ЗАДАНИЕ
Как Репин, согласно отрывку ниже, объяснил, почему он притушил золотисто-желтый шелк на фоне портрета?

ПРЕДЛОЖЕННЫЙ ОТРЫВОК
────────────────

Помню плачущий голос Кустодиева, когда Репин замазал у нас на глазах одну из передних фигур своей «Вольницы»:

— Что вы делаете, Илья Ефимович?.. Ведь как чудесно была она вылеплена!

— Терпеть не могу виртуозничать, — сказал Репин не то сердито, не то виновато, затягивая всю картину драпировкой, и потом, когда мы шагали по куоккальским лужам до станции, Кустодиев с горестью рассказывал мне о нескольких подобных же случаях.

Еще в молодости Репин с презрением писал Стасову о «затхлых рутинерах», которые ценят великих мастеров только за их виртуозность. «О! Близорукие! — восклицал он в письме. — Они не знают, что виртуозность кисти есть верный признак манериста и ограниченной посредственности… Виртуозность кисти!.. Я просто презираю эту способность и бьюсь если, то уже, конечно, над другими, более важными вещами… Я всегда недоволен, всегда меняю и чаще всего уничтожаю эту вздорную виртуозность кисти, сгоряча нахватанные эффекты и тому подобные неважные вещи, вредящие общему впечатлению».[245]

«Мастерство такое, что не видать мастерства!» — похвалил одну из репинских картин Лев Толстой, и только такое мастерство было задачей Репина в течение всей его творческой жизни. Мой портрет он написал вначале на фоне золотисто-желтого шелка, и, помню, художники, в том числе некий бельгийский живописец, посетивший в ту пору «Пенаты», восхищались этим шелком чрезвычайно. Бельгиец говорил, что во всей Европе не знает он мастера, который мог бы написать такой шелк.

— Это подлинный Ван-Дейк, — повторял он.

Но когда через несколько дней я пришел в мастерскую Репина вновь позировать для этого портрета, от Ван-Дейка ничего не осталось.

— Я попритушил этот шелк, — сказал Репин, — потому что к вашему характеру он не подходит. Характер у вас не шелковый.

О своем реализме Репин в книге выражался так:

«Будучи реалистом по своей простой природе, я обожал натуру до рабства…»[246]

И в другом месте снова подчеркивал, что его сугубый реализм составляет в нем, так сказать, «наследственность простонародности», отмечая тем самым демократическую сущность своего реализма. Этот «простонародный», беспощадно правдивый реализм был до такой степени свойствен ему, что проявлялся в нем даже вопреки его Первоначальным намерениям. Его кисть была правдивее его самого. Он сам в своей книге рассказывает, что, когда он задумал написать портрет Ге, он хотел придать ему черты той юношеской страстной восторженности, которая уже не была свойственна этому человеку в то время. Но кисть отказалась льстить и изобразила, к огорчению Репина, суровую, неподслащенную правду.

────────────────

БЛОК ДАННЫХ
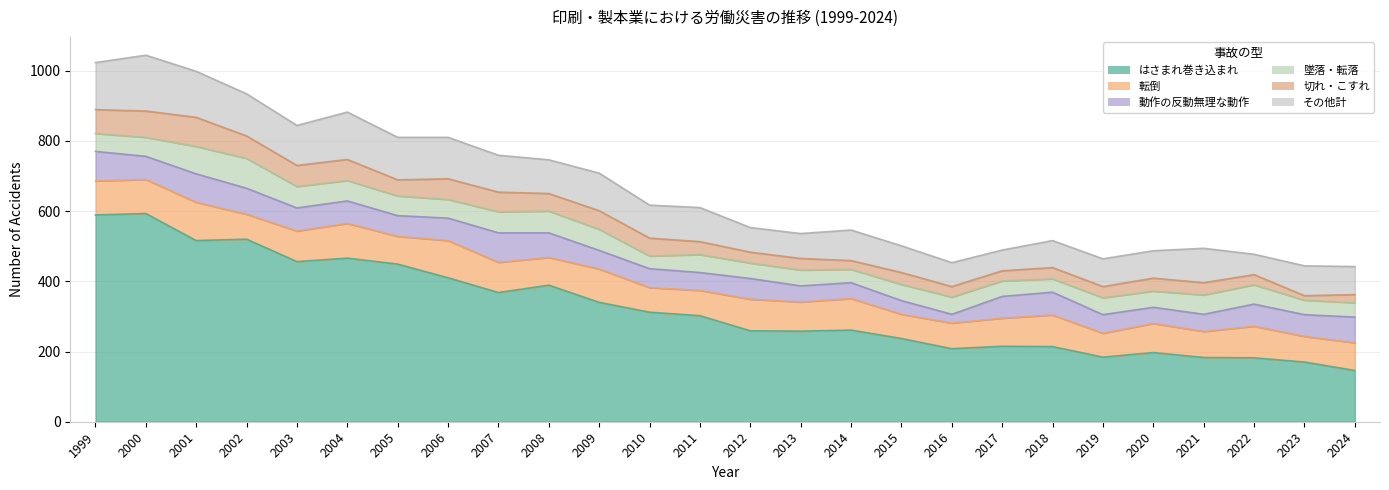

Where is the first local maximum for 切れ・こすれ?

2001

────────────────

РЕЗУЛЬТАТ ЗАДАНИЯ
Репин сказал, что шелк не подходил к характеру человека на портрете: «Характер у вас не шелковый».